As I flew into the locker room, blasted open a small-cubby door, I noticed a flash of aqua nylon and flowing light-red hair. Didn't need a second look to recognize Svetlana, my Russian friend, had shown up for laps at the same time today. That has not happened in ages and is how we first met several years ago. In a frosty December when the pool's heater was malfunctioning, we were the die-hards who still chose to swim.
We became fast friends and it has been so absolutely fascinating to know someone the same age who grew up in the communist Soviet Union. We're really not that different and she has dispelled so many propagandistic myths.
She was raised atheist as an only child of engineers in St. Petersburg, is more cultured than anyone I know, well educated, raised her son alone as an economist until Perestroika, when she got by as a tour guide. She remarried and moved to the U.S., but could never get a job in her field. For awhile, she scooped ice cream.
Seems a shame, but maybe I wouldn't have become her friend otherwise.

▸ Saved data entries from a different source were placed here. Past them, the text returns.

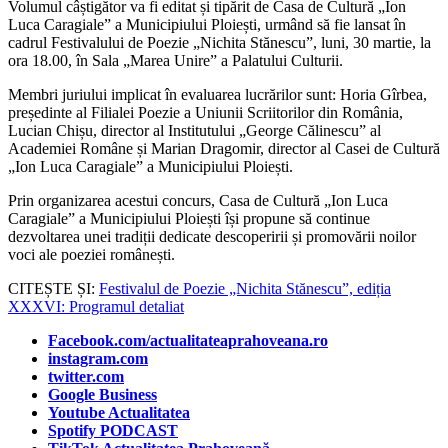
Volumul câștigător va fi editat și tipărit de Casa de Cultură „Ion
Luca Caragiale” a Municipiului Ploiești, urmând să fie lansat în
cadrul Festivalului de Poezie „Nichita Stănescu”, luni, 30 martie, la
ora 18.00, în Sala „Marea Unire” a Palatului Culturii.
Membri juriului implicat în evaluarea lucrărilor sunt: Horia Gîrbea,
președinte al Filialei Poezie a Uniunii Scriitorilor din România,
Lucian Chișu, director al Institutului „George Călinescu” al
Academiei Române și Marian Dragomir, director al Casei de Cultură
„Ion Luca Caragiale” a Municipiului Ploiești.
Prin organizarea acestui concurs, Casa de Cultură „Ion Luca
Caragiale” a Municipiului Ploiești își propune să continue
dezvoltarea unei tradiții dedicate descoperirii și promovării noilor
voci ale poeziei românești.
CITEȘTE ȘI:
Festivalul de Poezie „Nichita Stănescu”, ediția
XXXVI: Programul detaliat
Facebook.com/actualitateaprahoveana.ro
instagram.com
twitter.com
Google Business
Youtube Actualitatea
Spotify PODCAST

After our swim today, she invited me over for tea – which we used to do with some regularity. Until I thought my life got too crazy. Tea turned into fruit, cheese, yogurt, cucumbers, Russian cookies and tomato. [She's very aware of my food allergies and only tempted me with the homemade confection.] Accompanied, first, by the birds in her backyard, then her fingers interpreting the theme from Dr. Zhivago, Stephen Foster, Puccini, Dubussy and Jules Massenet. Even the birds chimed in.
Later she was expecting the wife and toddler of an out-of-town friend here on business (she wanted them to escape the hotel for her haven) and preparing dinner to take to another friend. Feeding me on the fly just flowed into her usual rhythm.
Her apartment, from where she walks everywhere, is comfortably stuffed with symphony and ballet programs, Russian and Indian textiles and pottery, a Sahaja Yoga shrine, artwork (including the pastel I gave her one Christmas), assorted sewing projects and her beloved piano. It's such a joy and so peaceful. Somewhere to linger, not rush.
When it was time to leave, she cited a Russian adage about how those who get up early and get their work done, get the blessing. She was referring to the blessing of my company. Yet, all I did was show up at the pool and nod yes when she uttered the invitation.
Still only on #4, but somehow the day seems more special than it started. I was the recipient of the blessing.
• How often do I let my to-do list control me?
• What happens when I don't?
• Can I remember a time when I was pleasantly rescued?
• Now, do I even remember what didn't get accomplished?
• How often do I remember to find joy in my day?